Why is it so vital to be aware of volume
when the price of the security you're examining is rising?
There are few events so satisfying to the swing trader as seeing a stock
one has purchased go in the "right direction" -- the direction
you predicted. It is, after all, changes in price that make traders
money.
Let's say you are long a stock and it is trending steadily higher. You
come home, bring up the chart on your screen and note that the stock is
up another 2% on the trading session. Not much need to analyze it
further, you may think. It's going in my direction and it's obviously in
an uptrend.
This seduction of rising prices, however, can distract the swing trader
from doing what he/she should be doing -- a complete, thorough technical
analysis of the trading position with particular attention to its volume
pattern. If a stock is truly in a healthy uptrend, then volume should
rise as prices rise. If this is the case, then the volume indicates
that buyers are chasing the stock. This increases the probability that
the uptrend will continue.
Volume, however, can be very erratic. A light volume day on the market
may easily translate to a light volume day in your stock. It is unusual
for volume to rise every single day during an uptrend. The solution to
the dilemma is to draw a trendline on the volume chart in the same way
you draw a trendline on the price chart. The two trendlines should be
moving in the same direction. If they are not, then you probably have a
situation called "negative volume divergence." Price is
rising, but volume is declining. This divergence indicates that even
though demand still outweighs supply, buyers are not willing to pay up
to own the stock. Such a pattern can signal that the uptrend is running
out of steam and should put the swing trader on alert for a trend
reversal.
Recent trading in storage giant EMC Corp. (EMC) is instructive of the
dangers of paying attention only to rising prices. As shown by the chart
below, EMC bottomed in late July. It then began an Intermediate uptrend
(defined as a trend that lasts between three and 13 trading weeks). At
the beginning of the uptrend, volume was very strong, with many days
being above the daily average.

In mid-September, EMC almost touched $14.00,
formed a doji candle (this indicates indecision on the part of buyers),
retreated and found strong support at $13.00. From here, as is shown in
the circled area, the stock rallied again, retesting $14.00. During this
circled period, the stock finished in positive territory in five of six
days. I've drawn a trendline under this area of the chart.
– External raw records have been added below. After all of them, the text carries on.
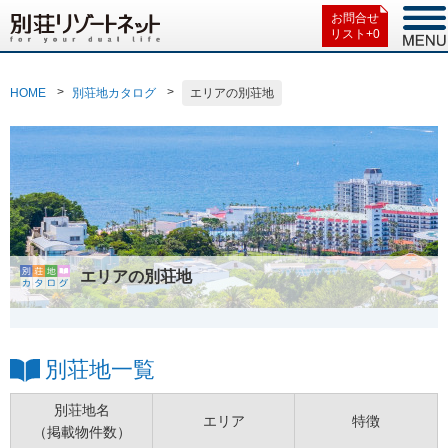
お問合せ
リスト+
0
HOME
別荘地カタログ
エリアの別荘地
エリアの別荘地
別荘地一覧
別荘地名
エリア
特徴
（掲載物件数）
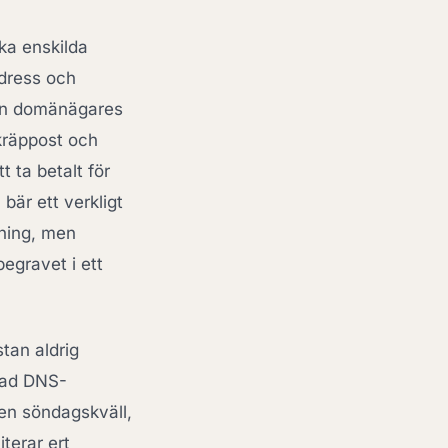
ka enskilda
adress och
 en domänägares
skräppost och
t ta betalt för
bär ett verkligt
kning, men
egravet i ett
tan aldrig
ckad DNS-
 en söndagskväll,
terar ert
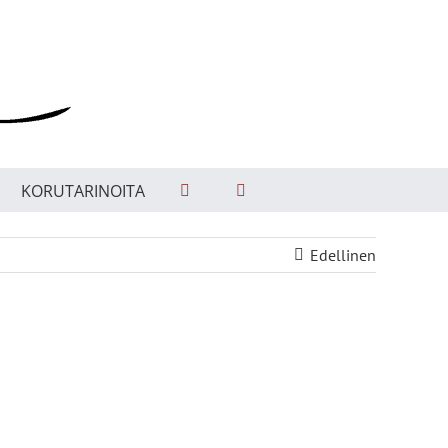
KORUTARINOITA
Edellinen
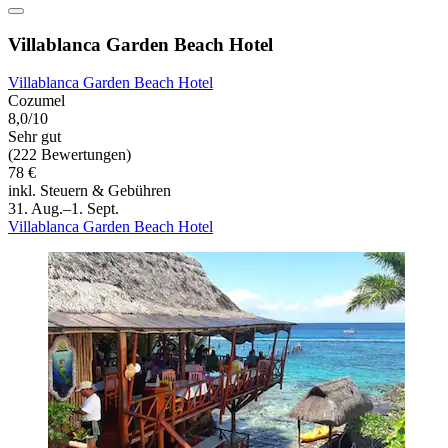
Villablanca Garden Beach Hotel
Villablanca Garden Beach Hotel
Cozumel
8,0/10
Sehr gut
(222 Bewertungen)
78 €
inkl. Steuern & Gebühren
31. Aug.–1. Sept.
Villablanca Garden Beach Hotel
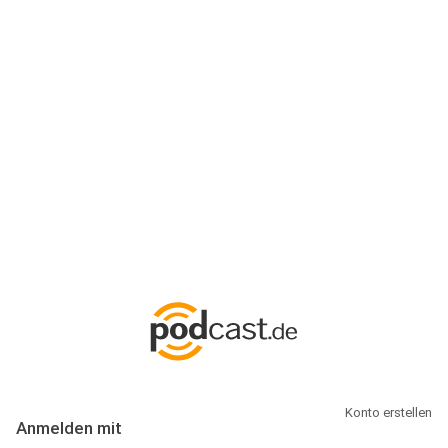
Anmeldung
Hallo Podcast-Hörer! Melde dich hier an. Dich erwarten 1 Million
abonnierbare Podcasts und alles, was Du rund um Podcasting
wissen musst.
Konto erstellen
Anmelden mit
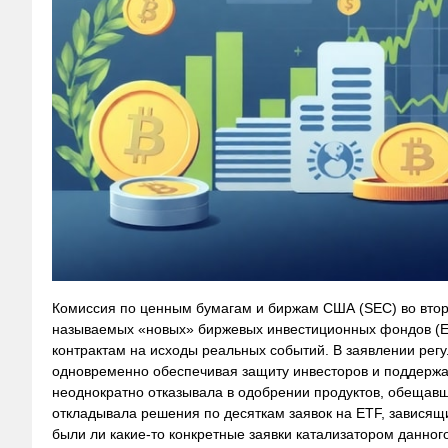
Комиссия по ценным бумагам и биржам США (SEC) во втор
называемых «новых» биржевых инвестиционных фондов (ET
контрактам на исходы реальных событий. В заявлении регу
одновременно обеспечивая защиту инвесторов и поддерж
неоднократно отказывала в одобрении продуктов, обещавш
откладывала решения по десяткам заявок на ETF, зависящи
были ли какие-то конкретные заявки катализатором данног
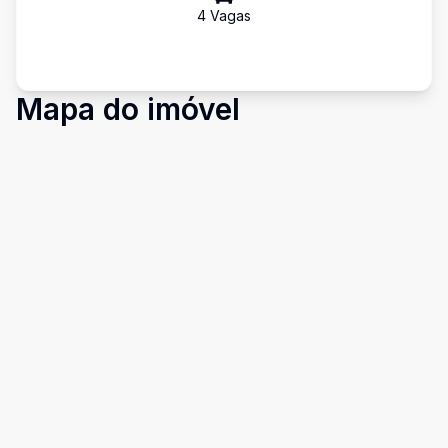
4
Vaga
s
Mapa do imóvel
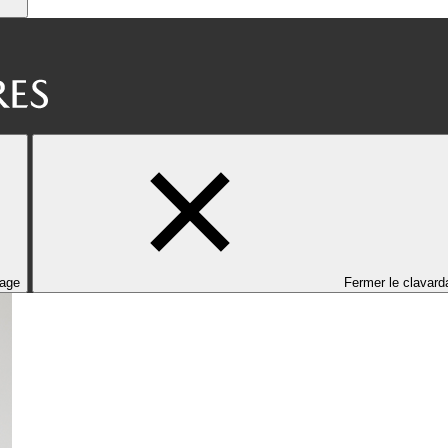
dage
Fermer le clavard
Now notice the volume pattern. During this rally, volume was light. It
was consistently under the average daily volume level. Secondly, and
perhaps more important, it trended down while price trended up.
Note the down trendline I've drawn on the volume chart during this
six-day period.
Shortly after this period of negative volume divergence, EMC experienced
a sharp sell-off and broke its Intermediate uptrend line. Even before
the trendline break, however, a trader holding EMC long (one with a firm
grasp of important volume principles, of course) should have been on the
alert for a potential reversal.
A rising price brings smiles to the faces of traders who are long.
However, when prices rise during a period of declining volume, this
pattern can eventually cause tears of frustration. As such, alert swing
traders should always be on the lookout for negative volume divergence.